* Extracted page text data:
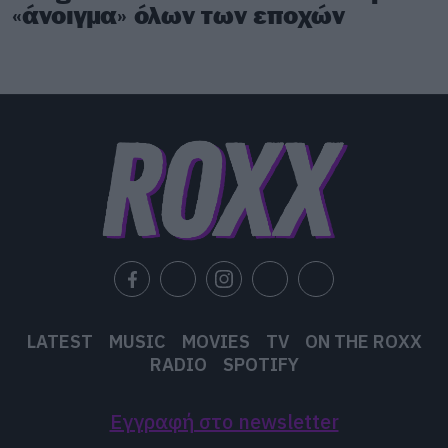
«άνοιγμα» όλων των εποχών
LATEST
MUSIC
MOVIES
TV
ON THE ROXX
RADIO
SPOTIFY
Εγγραφή στο newsletter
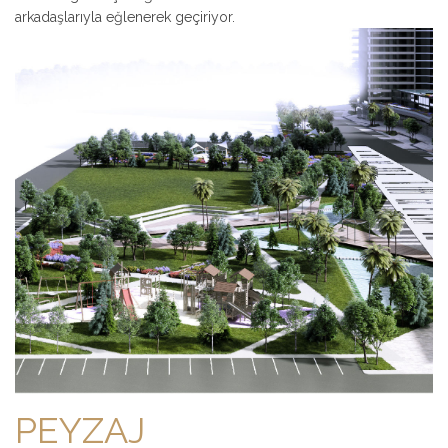
arkadaşlarıyla eğlenerek geçiriyor.
PEYZAJ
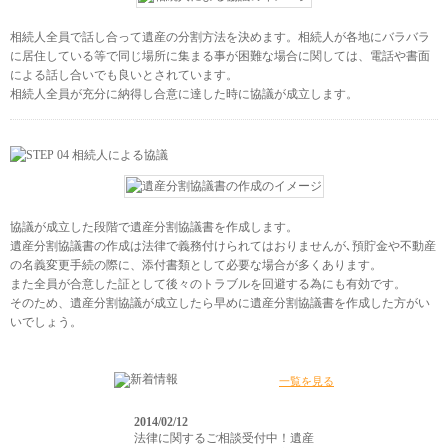
相続人全員で話し合って遺産の分割方法を決めます。相続人が各地にバラバラ
に居住している等で同じ場所に集まる事が困難な場合に関しては、電話や書面
による話し合いでも良いとされています。
相続人全員が充分に納得し合意に達した時に協議が成立します。
協議が成立した段階で遺産分割協議書を作成します。
遺産分割協議書の作成は法律で義務付けられてはおりませんが､預貯金や不動産
の名義変更手続の際に、添付書類として必要な場合が多くあります。
また全員が合意した証として後々のトラブルを回避する為にも有効です。
そのため、遺産分割協議が成立したら早めに遺産分割協議書を作成した方がい
いでしょう。
一覧を見る
2014/02/12
法律に関するご相談受付中！遺産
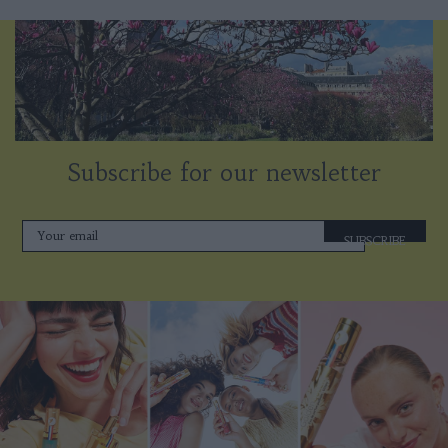
Subscribe for our newsletter
SUBSCRIBE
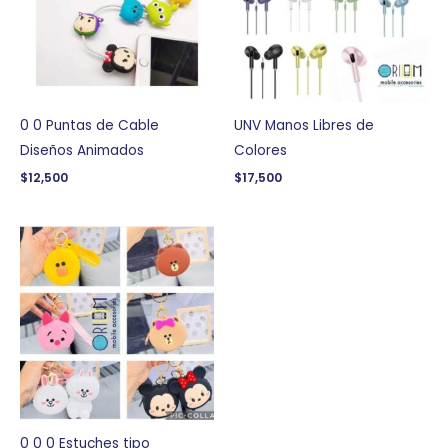
0 0 Puntas de Cable
UNV Manos Libres de
Diseños Animados
Colores
$
12,500
$
17,500
0 0 0 Estuches tipo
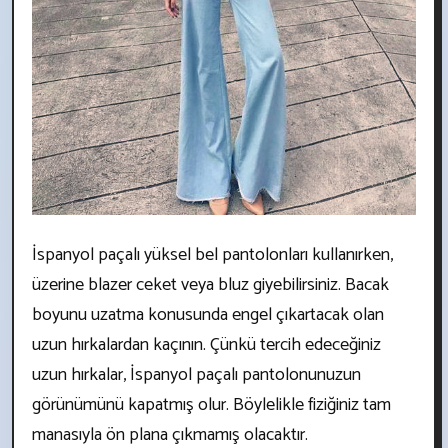
İspanyol paçalı yüksel bel pantolonları kullanırken,
üzerine blazer ceket veya bluz giyebilirsiniz. Bacak
boyunu uzatma konusunda engel çıkartacak olan
uzun hırkalardan kaçının. Çünkü tercih edeceğiniz
uzun hırkalar, İspanyol paçalı pantolonunuzun
görünümünü kapatmış olur. Böylelikle fiziğiniz tam
manasıyla ön plana çıkmamış olacaktır.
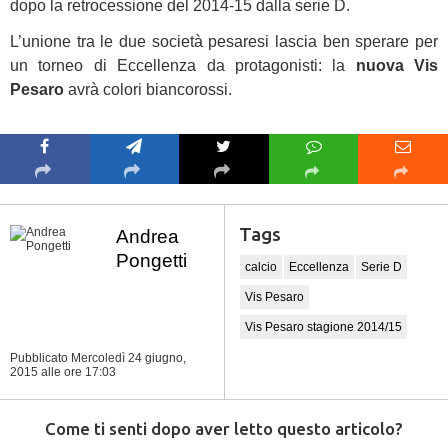
dopo la retrocessione del 2014-15 dalla serie D.
L’unione tra le due società pesaresi lascia ben sperare per
un torneo di Eccellenza da protagonisti: la
nuova Vis
Pesaro
avrà colori biancorossi.
Tags
Andrea
Pongetti
calcio
Eccellenza
Serie D
Vis Pesaro
Vis Pesaro stagione 2014/15
Pubblicato Mercoledì 24 giugno,
2015
alle ore 17:03
Come ti senti dopo aver letto questo articolo?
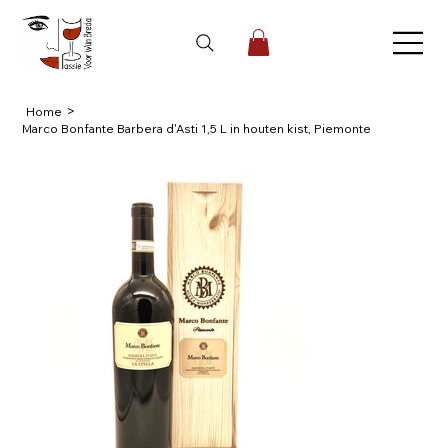
>
Home
Marco Bonfante Barbera d'Asti 1,5 L in houten kist, Piemonte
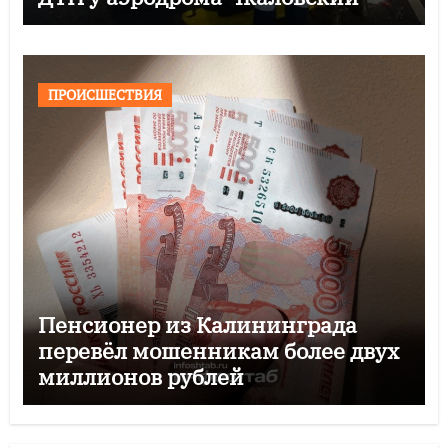
ПРОИСШЕСТВИЯ
Пенсионер из Калининграда
перевёл мошенникам более двух
миллионов рублей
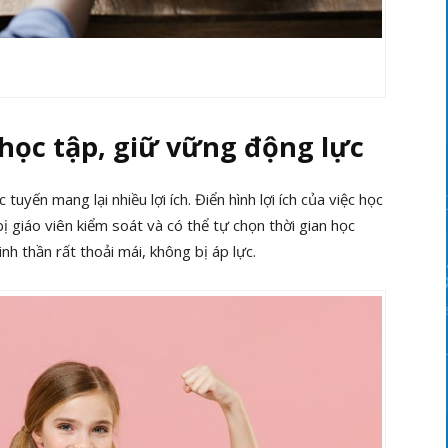
c học tập, giữ vững động lực
uyến mang lại nhiều lợi ích. Điển hình lợi ích của việc học
 giáo viên kiểm soát và có thể tự chọn thời gian học
h thần rất thoải mái, không bị áp lực.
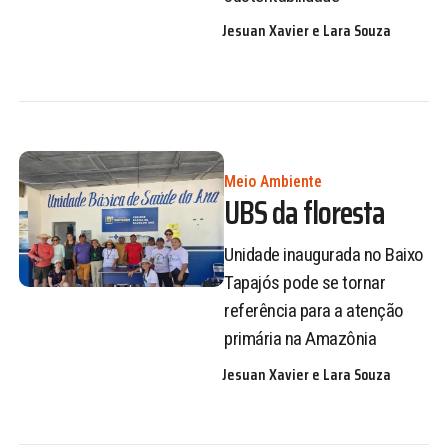
Jesuan Xavier e Lara Souza
Meio Ambiente
UBS da floresta
Unidade inaugurada no Baixo
Tapajós pode se tornar
referência para a atenção
primária na Amazônia
Jesuan Xavier e Lara Souza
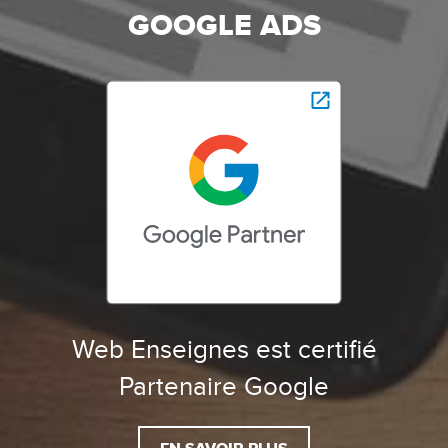
GOOGLE ADS
Web Enseignes est certifié
Partenaire Google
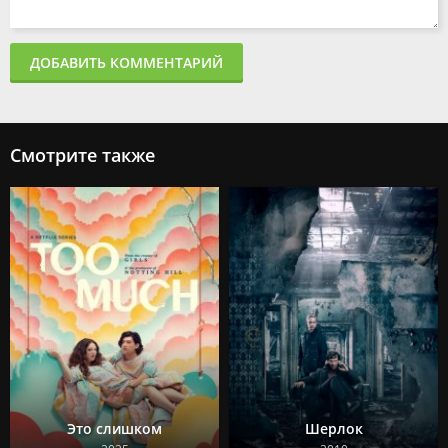
ДОБАВИТЬ КОММЕНТАРИЙ
Смотрите также
Это слишком
Шерлок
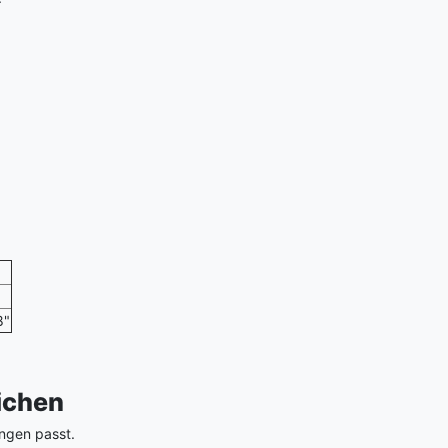
8"
eichen
ngen passt.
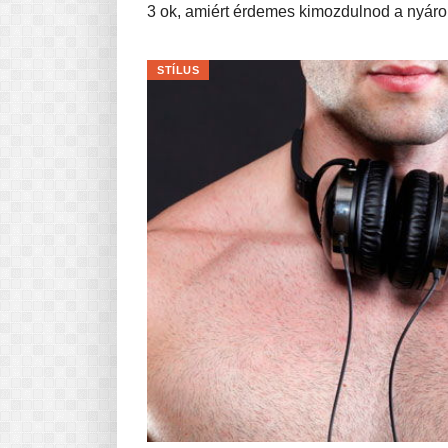
3 ok, amiért érdemes kimozdulnod a nyár
STÍLUS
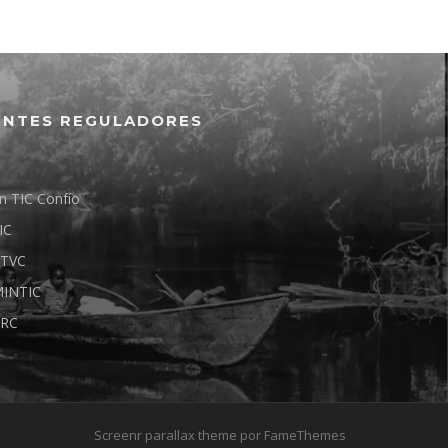
ENTES REGULADORES
n TIC Confío
IC
TVC
INTIC
RC
Screenr parallax theme
por FameThemes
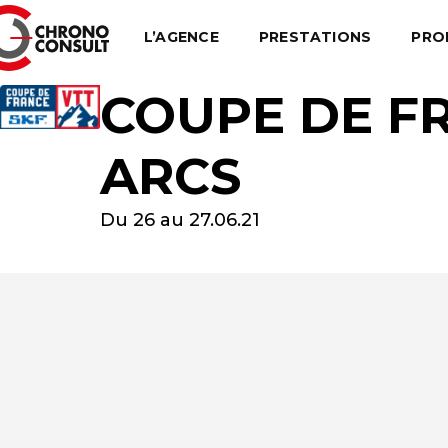
L’AGENCE
PRESTATIONS
PRO
COUPE DE FR
ARCS
Du 26 au 27.06.21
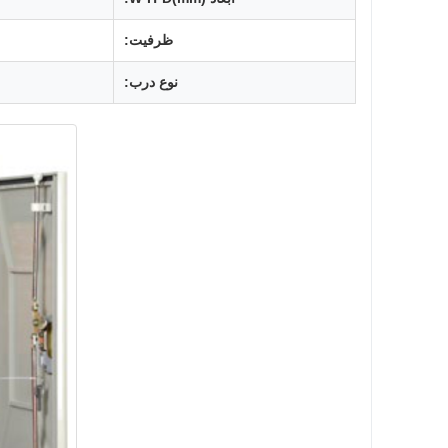
ظرفیت:
نوع درب:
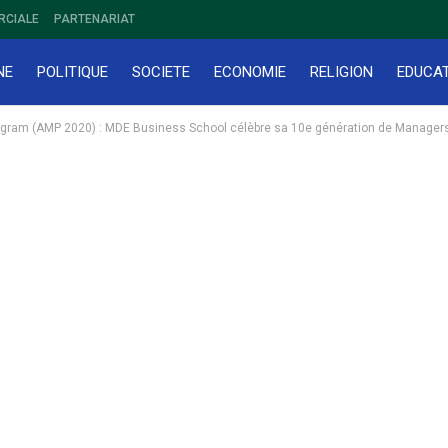
RCIALE
PARTENARIAT
NE
POLITIQUE
SOCIETE
ECONOMIE
RELIGION
EDUCA
ram (AMP 2020) : MDE Business School célèbre sa 10e génération de Managers d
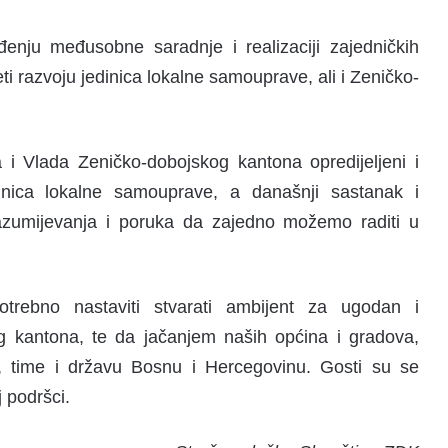
nju međusobne saradnje i realizaciji zajedničkih
ti razvoju jedinica lokalne samouprave, ali i Zeničko-
i Vlada Zeničko-dobojskog kantona opredijeljeni i
inica lokalne samouprave, a današnji sastanak i
razumijevanja i poruka da zajedno možemo raditi u
trebno nastaviti stvarati ambijent za ugodan i
g kantona, te da jačanjem naših općina i gradova,
, time i državu Bosnu i Hercegovinu. Gosti su se
j podršci.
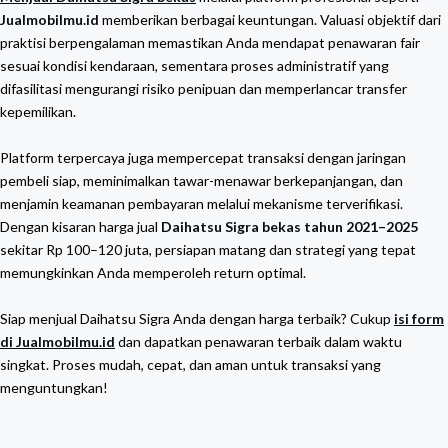
Jualmobilmu.id
memberikan berbagai keuntungan. Valuasi objektif dari
praktisi berpengalaman memastikan Anda mendapat penawaran fair
sesuai kondisi kendaraan, sementara proses administratif yang
difasilitasi mengurangi risiko penipuan dan memperlancar transfer
kepemilikan.
Platform terpercaya juga mempercepat transaksi dengan jaringan
pembeli siap, meminimalkan tawar-menawar berkepanjangan, dan
menjamin keamanan pembayaran melalui mekanisme terverifikasi.
Dengan kisaran harga jual
Daihatsu Sigra bekas tahun 2021–2025
sekitar Rp 100–120 juta, persiapan matang dan strategi yang tepat
memungkinkan Anda memperoleh return optimal.
Siap menjual Daihatsu Sigra Anda dengan harga terbaik? Cukup
isi form
di Jualmobilmu.id
dan dapatkan penawaran terbaik dalam waktu
singkat. Proses mudah, cepat, dan aman untuk transaksi yang
menguntungkan!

* What is being asked: The response consists of the data above printed line for line, with no pictures.

* Solved problem:
«άνοιγμα» όλων των εποχών
LATEST
MUSIC
MOVIES
TV
ON THE ROXX
RADIO
SPOTIFY
Εγγραφή στο newsletter
arkadaşlarıyla eğlenerek geçiriyor.
PEYZAJ
相続人全員で話し合って遺産の分割方法を決めます。相続人が各地にバラバラ
に居住している等で同じ場所に集まる事が困難な場合に関しては、電話や書面
による話し合いでも良いとされています。
相続人全員が充分に納得し合意に達した時に協議が成立します。
協議が成立した段階で遺産分割協議書を作成します。
遺産分割協議書の作成は法律で義務付けられてはおりませんが､預貯金や不動産
の名義変更手続の際に、添付書類として必要な場合が多くあります。
また全員が合意した証として後々のトラブルを回避する為にも有効です。
そのため、遺産分割協議が成立したら早めに遺産分割協議書を作成した方がい
いでしょう。
一覧を見る
2014/02/12
法律に関するご相談受付中！遺産
Subscribe for our newsletter
SUBSCRIBE
0 0 Puntas de Cable
UNV Manos Libres de
Diseños Animados
Colores
$
12,500
$
17,500
0 0 0 Estuches tipo
İspanyol paçalı yüksel bel pantolonları kullanırken,
üzerine blazer ceket veya bluz giyebilirsiniz. Bacak
boyunu uzatma konusunda engel çıkartacak olan
uzun hırkalardan kaçının. Çünkü tercih edeceğiniz
uzun hırkalar, İspanyol paçalı pantolonunuzun
görünümünü kapatmış olur. Böylelikle fiziğiniz tam
manasıyla ön plana çıkmamış olacaktır.
dopo la retrocessione del 2014-15 dalla serie D.
L’unione tra le due società pesaresi lascia ben sperare per
un torneo di Eccellenza da protagonisti: la
nuova Vis
Pesaro
avrà colori biancorossi.
Tags
Andrea
Pongetti
calcio
Eccellenza
Serie D
Vis Pesaro
Vis Pesaro stagione 2014/15
Pubblicato Mercoledì 24 giugno,
2015
alle ore 17:03
Come ti senti dopo aver letto questo articolo?
>
Home
Marco Bonfante Barbera d'Asti 1,5 L in houten kist, Piemonte
ПРОИСШЕСТВИЯ
Пенсионер из Калининграда
перевёл мошенникам более двух
миллионов рублей
c học tập, giữ vững động lực
uyến mang lại nhiều lợi ích. Điển hình lợi ích của việc học
 giáo viên kiểm soát và có thể tự chọn thời gian học
h thần rất thoải mái, không bị áp lực.
Jesuan Xavier e Lara Souza
Meio Ambiente
UBS da floresta
Unidade inaugurada no Baixo
Tapajós pode se tornar
referência para a atenção
primária na Amazônia
Jesuan Xavier e Lara Souza
GOOGLE ADS
Web Enseignes est certifié
Partenaire Google
ДОБАВИТЬ КОММЕНТАРИЙ
Смотрите также
Это слишком
Шерлок
8"
eichen
ngen passt.
3 ok, amiért érdemes kimozdulnod a nyár
STÍLUS
ENTES REGULADORES
n TIC Confío
IC
TVC
INTIC
RC
Screenr parallax theme
por FameThemes
L’AGENCE
PRESTATIONS
PRO
COUPE DE FR
ARCS
Du 26 au 27.06.21
ظرفیت:
نوع درب:
RCIALE
PARTENARIAT
NE
POLITIQUE
SOCIETE
ECONOMIE
RELIGION
EDUCA
ram (AMP 2020) : MDE Business School célèbre sa 10e génération de Managers d
nju međusobne saradnje i realizaciji zajedničkih
ti razvoju jedinica lokalne samouprave, ali i Zeničko-
i Vlada Zeničko-dobojskog kantona opredijeljeni i
inica lokalne samouprave, a današnji sastanak i
razumijevanja i poruka da zajedno možemo raditi u
trebno nastaviti stvarati ambijent za ugodan i
g kantona, te da jačanjem naših općina i gradova,
, time i državu Bosnu i Hercegovinu. Gosti su se
j podršci.
Jualmobilmu.id
memberikan berbagai keuntungan. Valuasi objektif dari
praktisi berpengalaman memastikan Anda mendapat penawaran fair
sesuai kondisi kendaraan, sementara proses administratif yang
difasilitasi mengurangi risiko penipuan dan memperlancar transfer
kepemilikan.
Platform terpercaya juga mempercepat transaksi dengan jaringan
pembeli siap, meminimalkan tawar-menawar berkepanjangan, dan
menjamin keamanan pembayaran melalui mekanisme terverifikasi.
Dengan kisaran harga jual
Daihatsu Sigra bekas tahun 2021–2025
sekitar Rp 100–120 juta, persiapan matang dan strategi yang tepat
memungkinkan Anda memperoleh return optimal.
Siap menjual Daihatsu Sigra Anda dengan harga terbaik? Cukup
isi form
di Jualmobilmu.id
dan dapatkan penawaran terbaik dalam waktu
singkat. Proses mudah, cepat, dan aman untuk transaksi yang
menguntungkan!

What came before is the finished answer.